*What you have to do:* Nothing in the entries may change when you repeat them, and no images may appear.

*Material shown:*
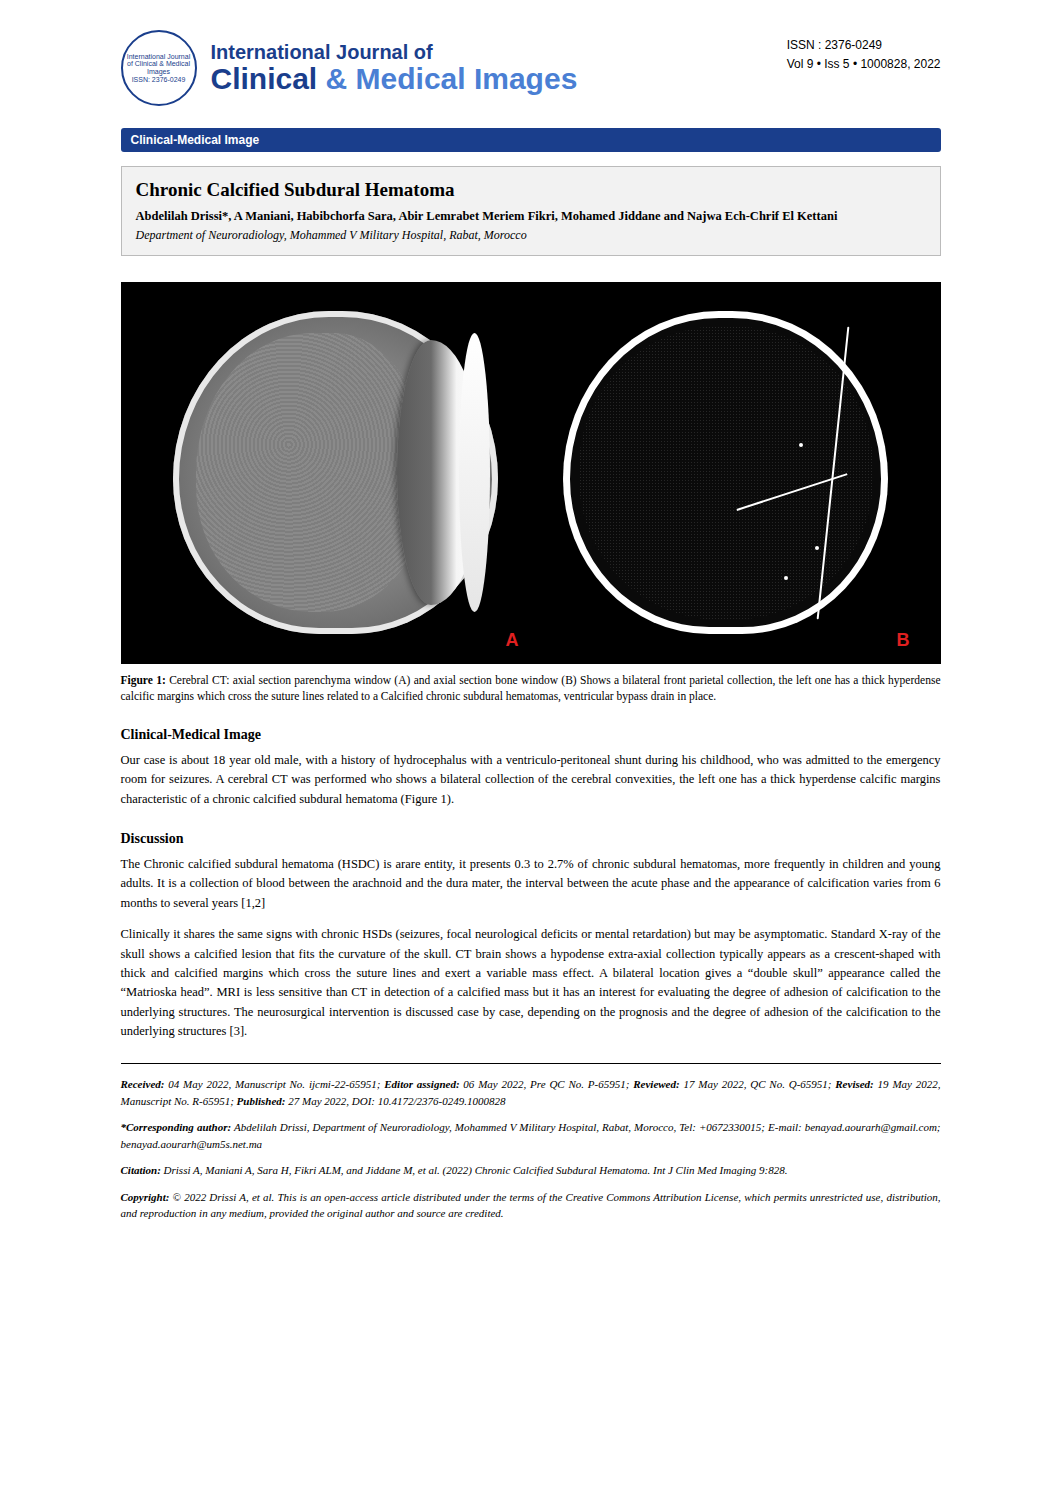International Journal of Clinical & Medical Images
ISSN: 2376-0249
International Journal of
Clinical & Medical Images
ISSN : 2376-0249
Vol 9 • Iss 5 • 1000828, 2022
Clinical-Medical Image
Chronic Calcified Subdural Hematoma
Abdelilah Drissi*, A Maniani, Habibchorfa Sara, Abir Lemrabet Meriem Fikri, Mohamed Jiddane and Najwa Ech-Chrif El Kettani
Department of Neuroradiology, Mohammed V Military Hospital, Rabat, Morocco
A
B
Figure 1: Cerebral CT: axial section parenchyma window (A) and axial section bone window (B) Shows a bilateral front parietal collection, the left one has a thick hyperdense calcific margins which cross the suture lines related to a Calcified chronic subdural hematomas, ventricular bypass drain in place.
Clinical-Medical Image
Our case is about 18 year old male, with a history of hydrocephalus with a ventriculo-peritoneal shunt during his childhood, who was admitted to the emergency room for seizures. A cerebral CT was performed who shows a bilateral collection of the cerebral convexities, the left one has a thick hyperdense calcific margins characteristic of a chronic calcified subdural hematoma (Figure 1).
Discussion
The Chronic calcified subdural hematoma (HSDC) is arare entity, it presents 0.3 to 2.7% of chronic subdural hematomas, more frequently in children and young adults. It is a collection of blood between the arachnoid and the dura mater, the interval between the acute phase and the appearance of calcification varies from 6 months to several years [1,2]
Clinically it shares the same signs with chronic HSDs (seizures, focal neurological deficits or mental retardation) but may be asymptomatic. Standard X-ray of the skull shows a calcified lesion that fits the curvature of the skull. CT brain shows a hypodense extra-axial collection typically appears as a crescent-shaped with thick and calcified margins which cross the suture lines and exert a variable mass effect. A bilateral location gives a “double skull” appearance called the “Matrioska head”. MRI is less sensitive than CT in detection of a calcified mass but it has an interest for evaluating the degree of adhesion of calcification to the underlying structures. The neurosurgical intervention is discussed case by case, depending on the prognosis and the degree of adhesion of the calcification to the underlying structures [3].
Received: 04 May 2022, Manuscript No. ijcmi-22-65951; Editor assigned: 06 May 2022, Pre QC No. P-65951; Reviewed: 17 May 2022, QC No. Q-65951; Revised: 19 May 2022, Manuscript No. R-65951; Published: 27 May 2022, DOI: 10.4172/2376-0249.1000828
*Corresponding author: Abdelilah Drissi, Department of Neuroradiology, Mohammed V Military Hospital, Rabat, Morocco, Tel: +0672330015; E-mail: benayad.aourarh@gmail.com; benayad.aourarh@um5s.net.ma
Citation: Drissi A, Maniani A, Sara H, Fikri ALM, and Jiddane M, et al. (2022) Chronic Calcified Subdural Hematoma. Int J Clin Med Imaging 9:828.
Copyright: © 2022 Drissi A, et al. This is an open-access article distributed under the terms of the Creative Commons Attribution License, which permits unrestricted use, distribution, and reproduction in any medium, provided the original author and source are credited.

*Task output:*
International Journal of Clinical & Medical Images
ISSN: 2376-0249
International Journal of
Clinical & Medical Images
ISSN : 2376-0249
Vol 9 • Iss 5 • 1000828, 2022
Clinical-Medical Image
Chronic Calcified Subdural Hematoma
Abdelilah Drissi*, A Maniani, Habibchorfa Sara, Abir Lemrabet Meriem Fikri, Mohamed Jiddane and Najwa Ech-Chrif El Kettani
Department of Neuroradiology, Mohammed V Military Hospital, Rabat, Morocco
A
B
Figure 1: Cerebral CT: axial section parenchyma window (A) and axial section bone window (B) Shows a bilateral front parietal collection, the left one has a thick hyperdense calcific margins which cross the suture lines related to a Calcified chronic subdural hematomas, ventricular bypass drain in place.
Clinical-Medical Image
Our case is about 18 year old male, with a history of hydrocephalus with a ventriculo-peritoneal shunt during his childhood, who was admitted to the emergency room for seizures. A cerebral CT was performed who shows a bilateral collection of the cerebral convexities, the left one has a thick hyperdense calcific margins characteristic of a chronic calcified subdural hematoma (Figure 1).
Discussion
The Chronic calcified subdural hematoma (HSDC) is arare entity, it presents 0.3 to 2.7% of chronic subdural hematomas, more frequently in children and young adults. It is a collection of blood between the arachnoid and the dura mater, the interval between the acute phase and the appearance of calcification varies from 6 months to several years [1,2]
Clinically it shares the same signs with chronic HSDs (seizures, focal neurological deficits or mental retardation) but may be asymptomatic. Standard X-ray of the skull shows a calcified lesion that fits the curvature of the skull. CT brain shows a hypodense extra-axial collection typically appears as a crescent-shaped with thick and calcified margins which cross the suture lines and exert a variable mass effect. A bilateral location gives a “double skull” appearance called the “Matrioska head”. MRI is less sensitive than CT in detection of a calcified mass but it has an interest for evaluating the degree of adhesion of calcification to the underlying structures. The neurosurgical intervention is discussed case by case, depending on the prognosis and the degree of adhesion of the calcification to the underlying structures [3].
Received: 04 May 2022, Manuscript No. ijcmi-22-65951; Editor assigned: 06 May 2022, Pre QC No. P-65951; Reviewed: 17 May 2022, QC No. Q-65951; Revised: 19 May 2022, Manuscript No. R-65951; Published: 27 May 2022, DOI: 10.4172/2376-0249.1000828
*Corresponding author: Abdelilah Drissi, Department of Neuroradiology, Mohammed V Military Hospital, Rabat, Morocco, Tel: +0672330015; E-mail: benayad.aourarh@gmail.com; benayad.aourarh@um5s.net.ma
Citation: Drissi A, Maniani A, Sara H, Fikri ALM, and Jiddane M, et al. (2022) Chronic Calcified Subdural Hematoma. Int J Clin Med Imaging 9:828.
Copyright: © 2022 Drissi A, et al. This is an open-access article distributed under the terms of the Creative Commons Attribution License, which permits unrestricted use, distribution, and reproduction in any medium, provided the original author and source are credited.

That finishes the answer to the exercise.